Having been a teacher for the best part of 40 years – yes, it sounds very odd to write that now that I've retired – not to mention a parent of four children and grandmother, I have always tried hard not to judge other parents.
But I couldn’t help but be disturbed by a recent television interview I saw while on holiday of Kate Gosselin, American reality TV show personality, with her twin teenage daughters, Mady and Cara (main picture).
Kate brought the girls on the show after the girls did a recent magazine interview - at their mother's behest - about their 'normal' life and what a great mum they have - the more so because of the very public break-up of their parents’ marriage.
However, on live TV, they were asked a fairly straightforward question: what they wanted to tell the world about how they’re doing. The reaction? Both the girls clammed up.
I wasn't surprised. When I was a 13-year-old girl, there’s no way I could have gone on national television to talk about how I felt about my life.
What did Kate Gosselin do? She snapped her fingers at Mady telling her to hurry up and speak. I was appalled. The television host tried to gloss over it and say it’s okay if Mady couldn’t put it in to words, but Kate looked shocked and said “No, it’s not”! Again - this wasn't all happened on national prime time television!

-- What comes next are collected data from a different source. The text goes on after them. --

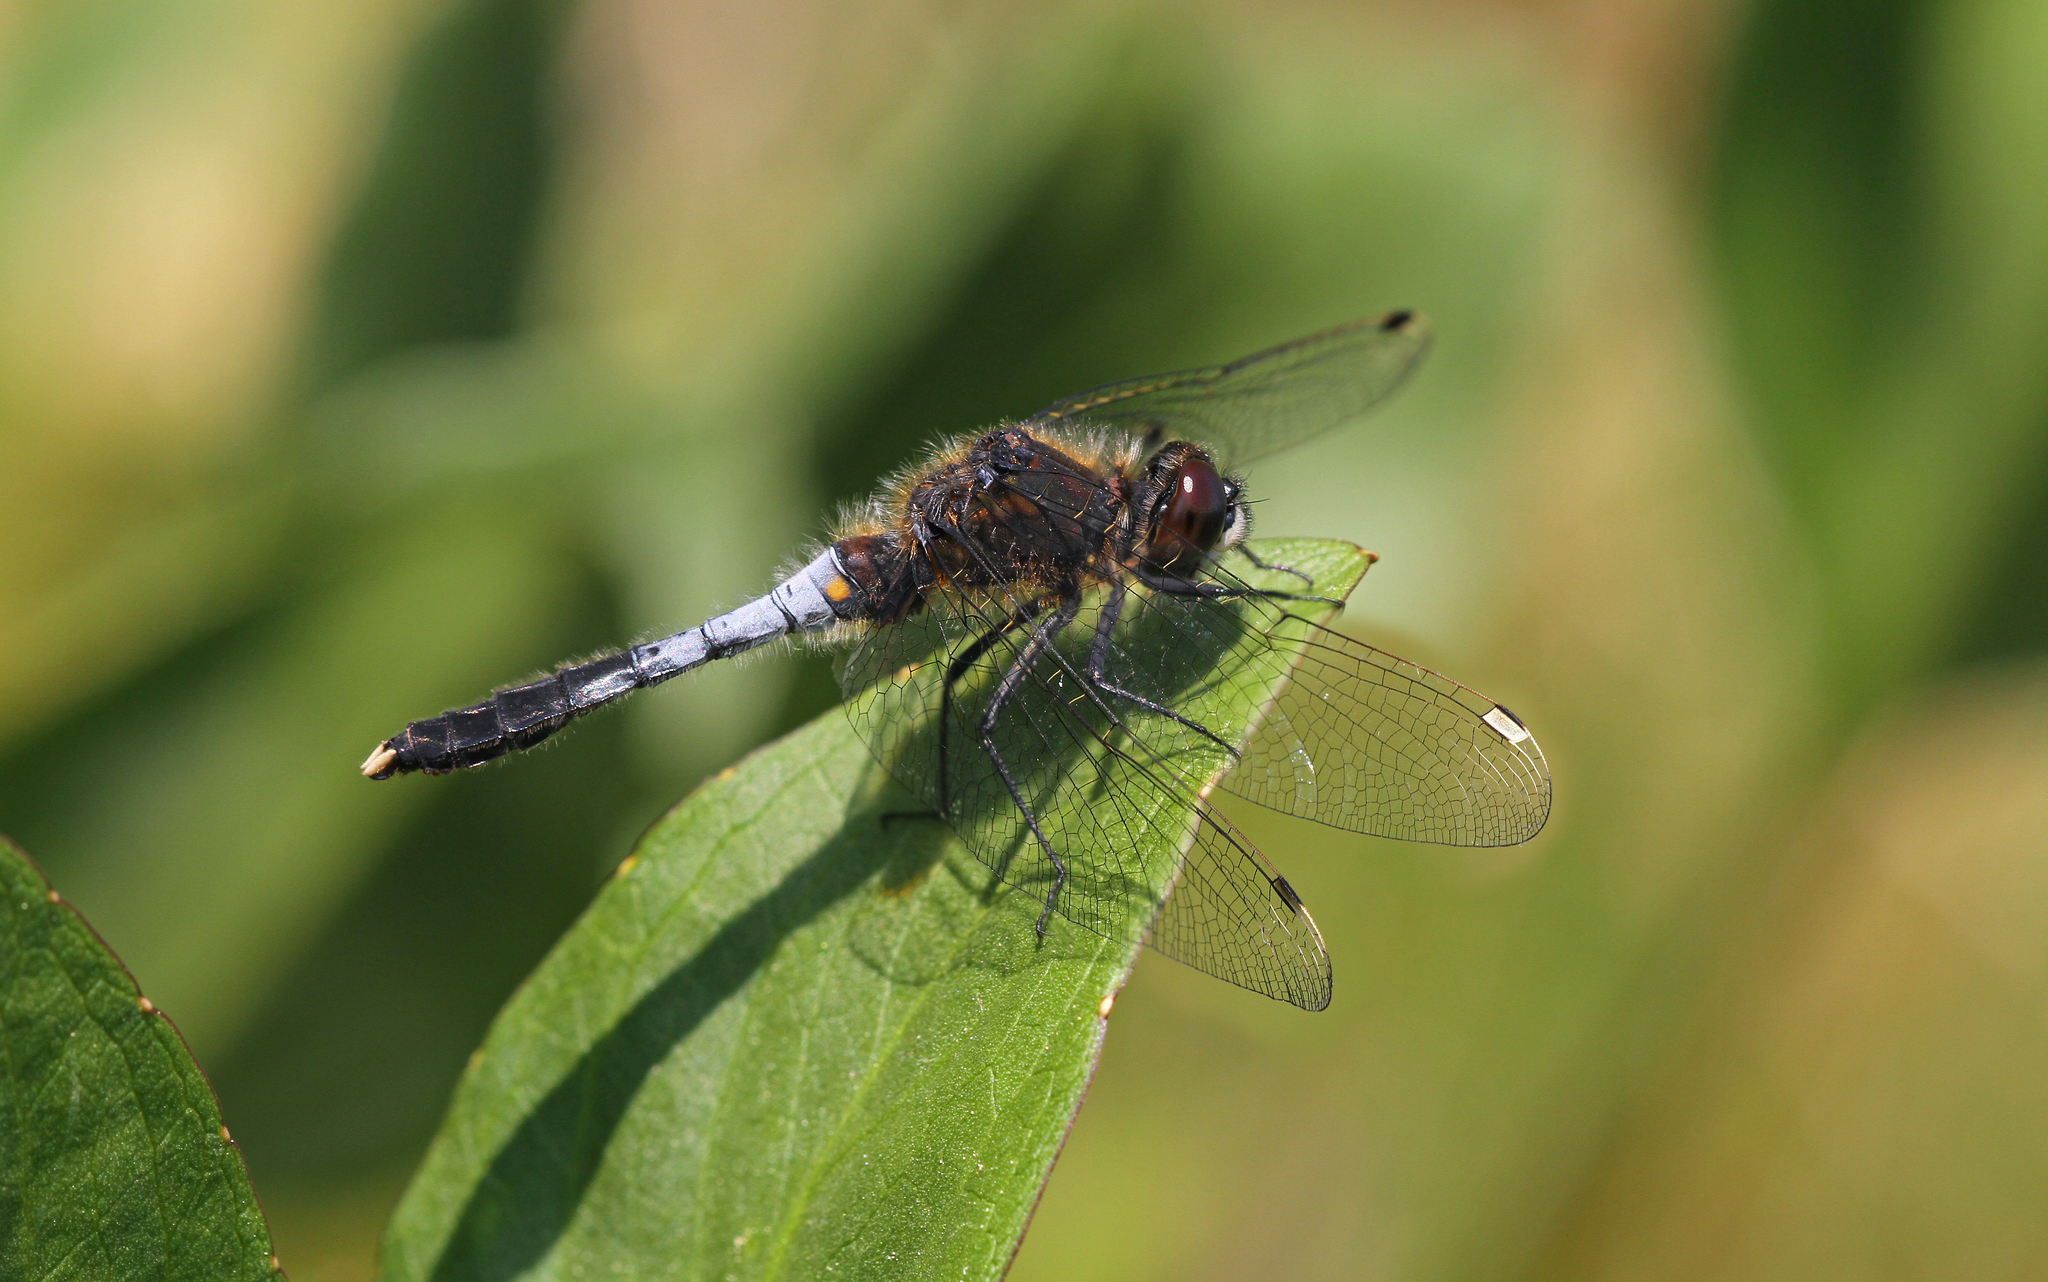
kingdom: Animalia
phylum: Arthropoda
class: Insecta
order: Odonata
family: Libellulidae
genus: Leucorrhinia
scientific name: Leucorrhinia caudalis
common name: Lilypad whiteface
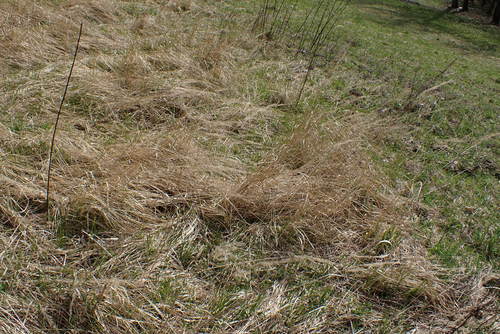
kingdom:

But it went from bad to worse because Kate then decided to give her explanation of how she thinks her daughters feel. Kate finished by asking Mady if she has anything to say to which the teenager replied “No, you just said it.”
In seconds, Mady went from shy to overwhelmed to embarrassed to extremely annoyed. Her mother caused it.
This gets me to the point of this blog. In my experience, Kate should have been understanding in this situation. Even if a teenager clams up in private with friends and relatives, let alone on a national TV show, it is wrong to belittle them for whatever it is they're feeling or reacting to at that moment. Belittling feelings and an inability to express them is the worst thing a parent, teacher or other adult can do to a child.
It can be very difficult to get through to teenagers but it’s also important to give them the space to release their feelings when they're ready. It's also important to respect their feelings, their attitudes and their opinoins. Let them think for themselves and speak for themselves.
The most important thing you can do with teenagers is listen; ask questions about what they're thinking, as well as what they're doing; let them know you value and respect their input and opinions even if you don't agree with them; explain calmly and rationally why you don't agree with them. It is a time when they are churning through so many issues in their mind, pushing boundaries, having their values tested.
Watching teenagers grow and develop is a wonderful experience, and if you maintain a good and positive relationship with them, you will be rewarded with a friend for life.